(Given information begins)
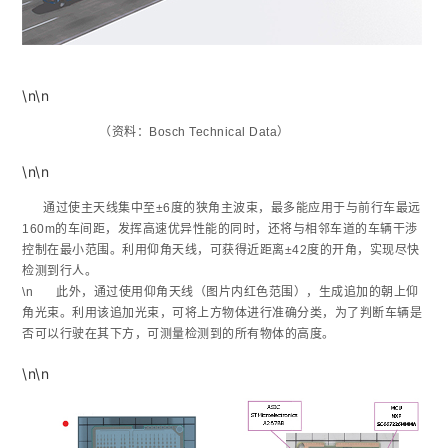
\n\n
（资料：Bosch Technical Data）
\n\n
通过使主天线集中至±6度的狭角主波束，最多能应用于与前行车最远
160m的车间距，发挥高速优异性能的同时，还将与相邻车道的车辆干渉
控制在最小范围。利用仰角天线，可获得近距离±42度的开角，实现尽快
检测到行人。
\n 此外，通过使用仰角天线（图片内红色范围），生成追加的朝上仰
角光束。利用该追加光束，可将上方物体进行准确分类，为了判断车辆是
否可以行驶在其下方，可测量检测到的所有物体的高度。
\n\n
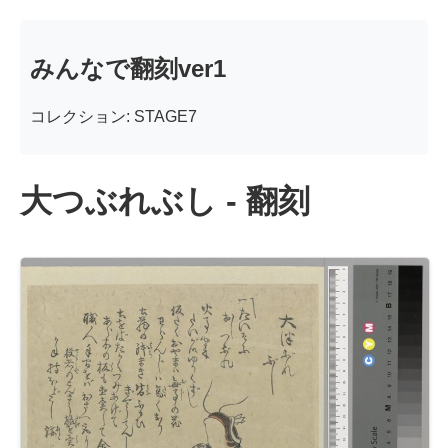
みんなで翻刻ver1
コレクション: STAGE7
大つぶれぶし - 翻刻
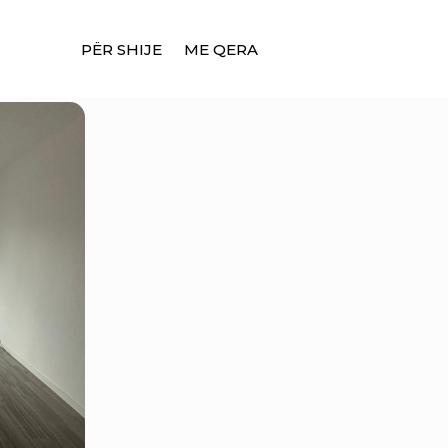
PËR SHIJE
ME QERA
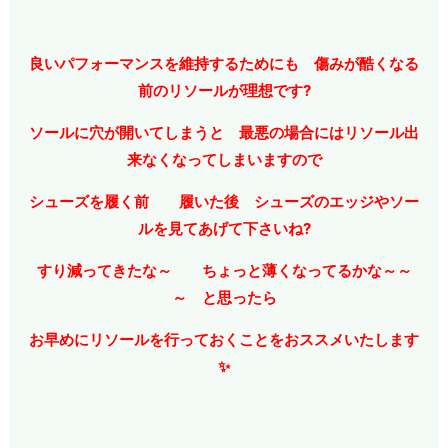
良いパフォーマンスを維持するためにも 傷みが酷くなる
前のリソールが理想です?
ソールに穴が開いてしまうと 最悪の場合にはリソール出
来なくなってしまいますので
シューズを履く前 履いた後 シューズのエッジやソー
ルを見てあげて下さいね?
すり減ってきたな～ ちょっと薄くなってるかな～～
～ と思ったら
お早めにリソールを行っておくことをおススメいたします
✨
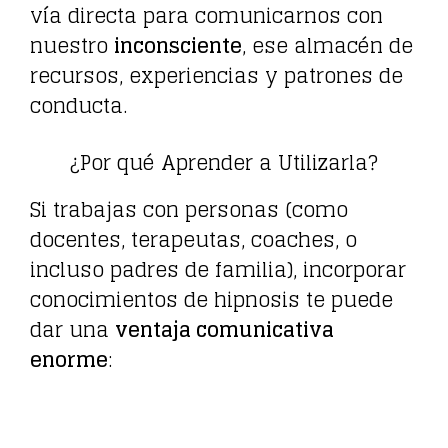
vía directa para comunicarnos con
nuestro
inconsciente
, ese almacén de
recursos, experiencias y patrones de
conducta.
¿Por qué Aprender a Utilizarla?
Si trabajas con personas (como
docentes, terapeutas, coaches, o
incluso padres de familia), incorporar
conocimientos de hipnosis te puede
dar una
ventaja comunicativa
enorme
:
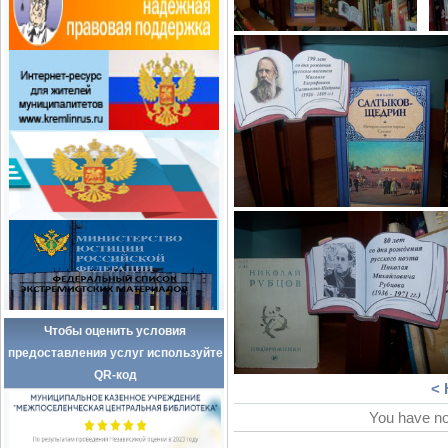
Чтобы оценить условия
предоставления услуг используйте
QR-код
< 
You have no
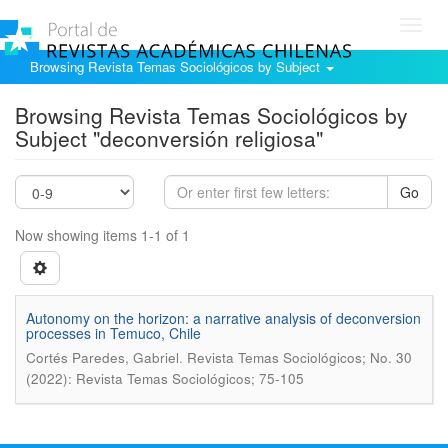
Toggl
navig
Browsing Revista Temas Sociológicos by Subject
Browsing Revista Temas Sociológicos by
Subject "deconversión religiosa"
Go
Now showing items 1-1 of 1
Autonomy on the horizon: a narrative analysis of deconversion
processes in Temuco, Chile
.
Cortés Paredes, Gabriel
Revista Temas Sociológicos; No. 30
(2022): Revista Temas Sociológicos; 75-105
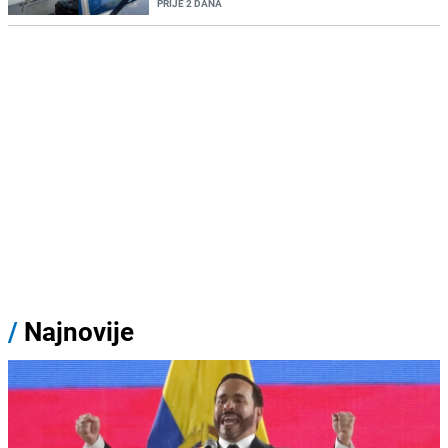
PRIJE 2 DANA
/
Najnovije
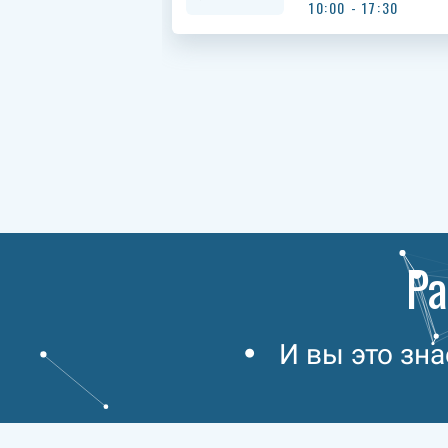
10:00 - 17:30
Р
И вы это зна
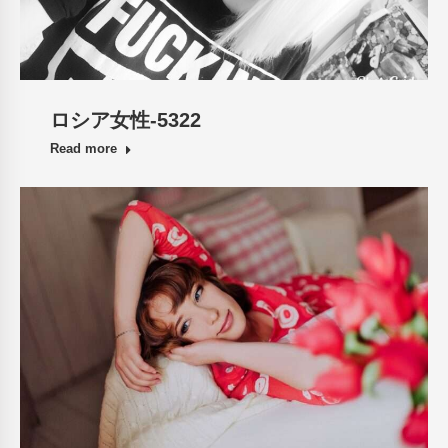
ロシア女性-5322
Read more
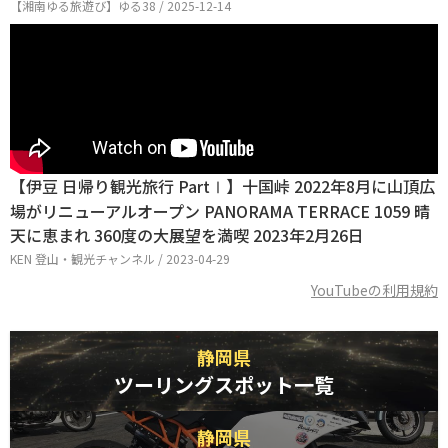
【湘南ゆる旅遊び】ゆる38 / 2025-12-14
【伊豆 日帰り観光旅行 PartⅠ】十国峠 2022年8月に山頂広
場がリニューアルオープン PANORAMA TERRACE 1059 晴
天に恵まれ 360度の大展望を満喫 2023年2月26日
KEN 登山・観光チャンネル / 2023-04-29
YouTubeの利用規約
静岡県
ツーリングスポット一覧
静岡県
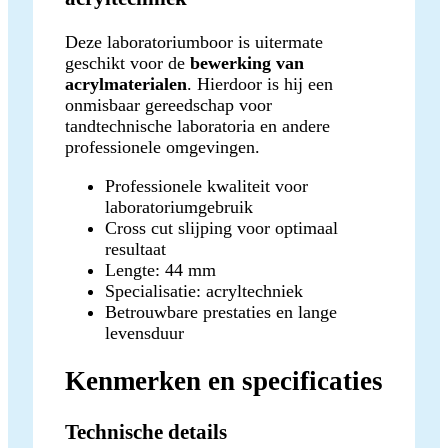
Deze laboratoriumboor is uitermate
geschikt voor de
bewerking van
acrylmaterialen
. Hierdoor is hij een
onmisbaar gereedschap voor
tandtechnische laboratoria en andere
professionele omgevingen.
Professionele kwaliteit voor
laboratoriumgebruik
Cross cut slijping voor optimaal
resultaat
Lengte: 44 mm
Specialisatie: acryltechniek
Betrouwbare prestaties en lange
levensduur
Kenmerken en specificaties
Technische details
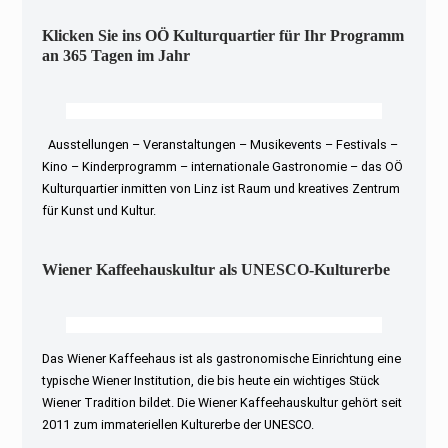
Klicken Sie ins OÖ Kulturquartier für Ihr Programm
an 365 Tagen im Jahr
Ausstellungen – Veranstaltungen – Musikevents – Festivals –
Kino – Kinderprogramm – internationale Gastronomie – das OÖ
Kulturquartier inmitten von Linz ist Raum und kreatives Zentrum
für Kunst und Kultur.
Wiener Kaffeehauskultur als UNESCO-Kulturerbe
Das Wiener Kaffeehaus ist als gastronomische Einrichtung eine
typische Wiener Institution, die bis heute ein wichtiges Stück
Wiener Tradition bildet. Die Wiener Kaffeehauskultur gehört seit
2011 zum immateriellen Kulturerbe der UNESCO.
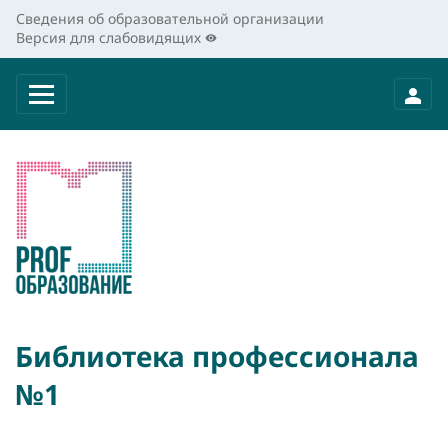
Сведения об образовательной организации
Версия для слабовидящих
Библиотека профессионала
№1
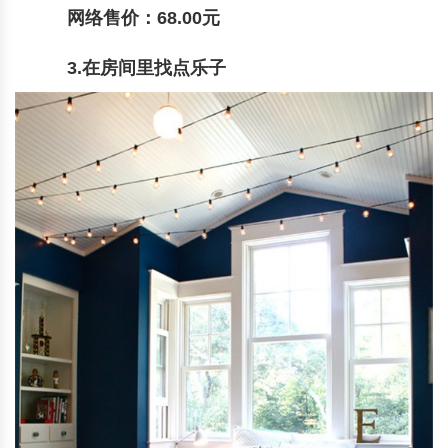
网络售价：68.00元
3.在房间里找点乐子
(Given information ends)
__Problem to solve__
A single number is required: how many lines in these records contain "Subject".

__Solution to the problem__
2